== Segment start ==

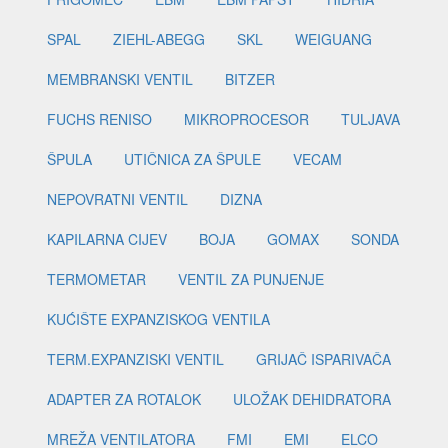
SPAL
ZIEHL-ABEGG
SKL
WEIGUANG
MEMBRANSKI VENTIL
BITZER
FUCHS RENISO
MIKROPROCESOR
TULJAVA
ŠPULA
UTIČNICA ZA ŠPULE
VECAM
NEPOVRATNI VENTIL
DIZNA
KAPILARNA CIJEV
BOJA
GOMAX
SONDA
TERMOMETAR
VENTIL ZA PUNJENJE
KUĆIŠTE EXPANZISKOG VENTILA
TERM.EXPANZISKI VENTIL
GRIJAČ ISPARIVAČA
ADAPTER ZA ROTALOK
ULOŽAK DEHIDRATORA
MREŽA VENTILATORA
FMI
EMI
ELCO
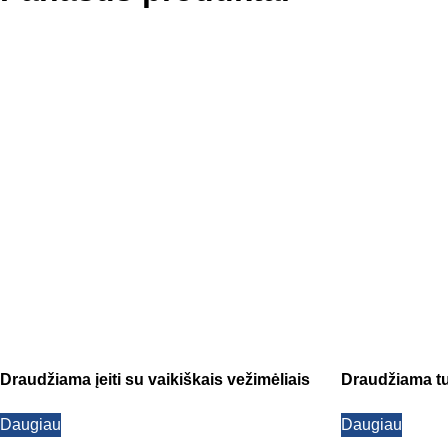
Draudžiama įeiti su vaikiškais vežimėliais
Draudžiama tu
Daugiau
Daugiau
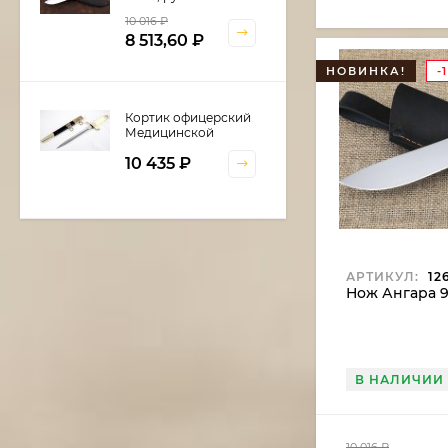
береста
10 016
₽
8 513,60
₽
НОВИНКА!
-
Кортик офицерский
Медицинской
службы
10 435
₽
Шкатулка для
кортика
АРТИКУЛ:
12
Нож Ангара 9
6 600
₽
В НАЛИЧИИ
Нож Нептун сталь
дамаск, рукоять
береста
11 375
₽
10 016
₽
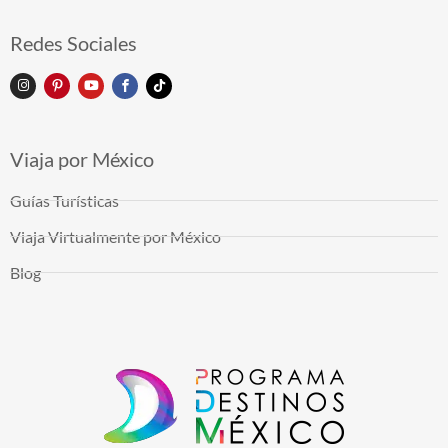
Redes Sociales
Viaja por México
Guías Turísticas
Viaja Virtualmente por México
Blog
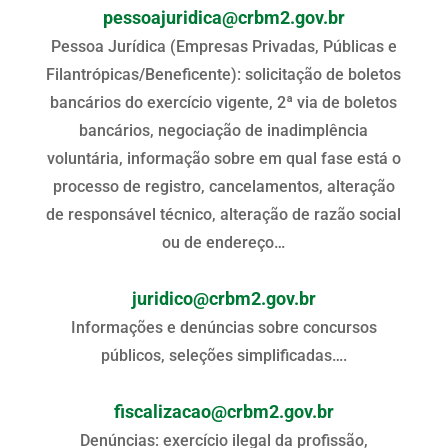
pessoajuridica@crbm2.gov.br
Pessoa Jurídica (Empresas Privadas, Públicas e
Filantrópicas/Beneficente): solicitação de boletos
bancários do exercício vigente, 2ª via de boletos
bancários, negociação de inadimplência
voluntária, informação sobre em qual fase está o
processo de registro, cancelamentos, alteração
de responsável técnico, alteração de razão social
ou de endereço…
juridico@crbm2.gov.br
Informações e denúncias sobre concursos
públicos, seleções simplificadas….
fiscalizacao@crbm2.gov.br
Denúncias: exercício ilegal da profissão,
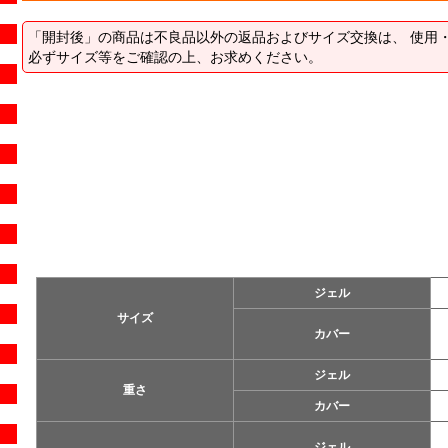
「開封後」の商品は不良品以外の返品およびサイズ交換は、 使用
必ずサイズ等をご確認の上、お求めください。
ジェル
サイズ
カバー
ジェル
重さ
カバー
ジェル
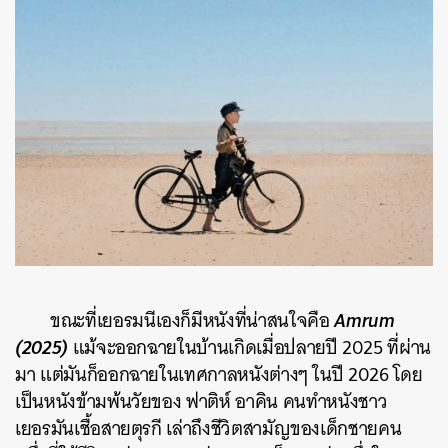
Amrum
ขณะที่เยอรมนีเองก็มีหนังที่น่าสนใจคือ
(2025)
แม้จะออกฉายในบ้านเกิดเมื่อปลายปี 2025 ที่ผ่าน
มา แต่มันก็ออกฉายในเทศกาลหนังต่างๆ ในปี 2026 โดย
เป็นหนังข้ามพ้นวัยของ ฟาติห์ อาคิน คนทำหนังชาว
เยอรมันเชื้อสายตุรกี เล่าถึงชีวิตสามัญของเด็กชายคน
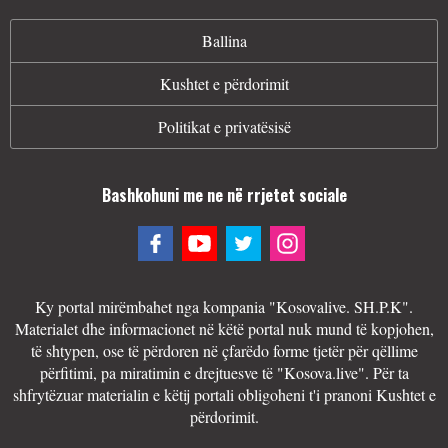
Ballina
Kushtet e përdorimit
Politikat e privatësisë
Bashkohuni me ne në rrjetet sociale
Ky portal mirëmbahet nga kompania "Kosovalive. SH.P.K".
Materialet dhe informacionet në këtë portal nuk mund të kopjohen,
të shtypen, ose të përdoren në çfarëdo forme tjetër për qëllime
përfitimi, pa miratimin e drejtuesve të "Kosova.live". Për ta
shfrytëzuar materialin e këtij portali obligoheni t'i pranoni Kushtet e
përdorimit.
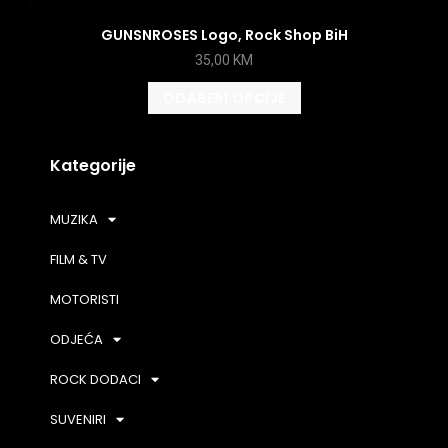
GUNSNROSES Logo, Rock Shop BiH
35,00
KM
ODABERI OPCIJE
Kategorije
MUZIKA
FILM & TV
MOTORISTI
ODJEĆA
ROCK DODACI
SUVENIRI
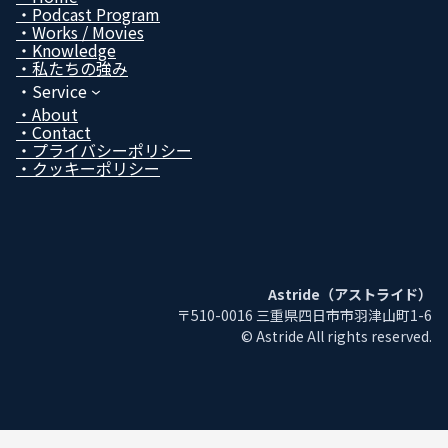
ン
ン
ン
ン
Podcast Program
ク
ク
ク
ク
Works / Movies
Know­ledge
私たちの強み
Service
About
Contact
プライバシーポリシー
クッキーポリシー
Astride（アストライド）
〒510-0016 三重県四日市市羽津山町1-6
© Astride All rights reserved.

== Segment end ==

# What is expected:
Pictures do not belong in the copy. Repeat only the lines from the top of the records through the line containing "TERM.EXPANZISKI VENTIL".

# Problem solution:
SPAL
ZIEHL-ABEGG
SKL
WEIGUANG
MEMBRANSKI VENTIL
BITZER
FUCHS RENISO
MIKROPROCESOR
TULJAVA
ŠPULA
UTIČNICA ZA ŠPULE
VECAM
NEPOVRATNI VENTIL
DIZNA
KAPILARNA CIJEV
BOJA
GOMAX
SONDA
TERMOMETAR
VENTIL ZA PUNJENJE
KUĆIŠTE EXPANZISKOG VENTILA
TERM.EXPANZISKI VENTIL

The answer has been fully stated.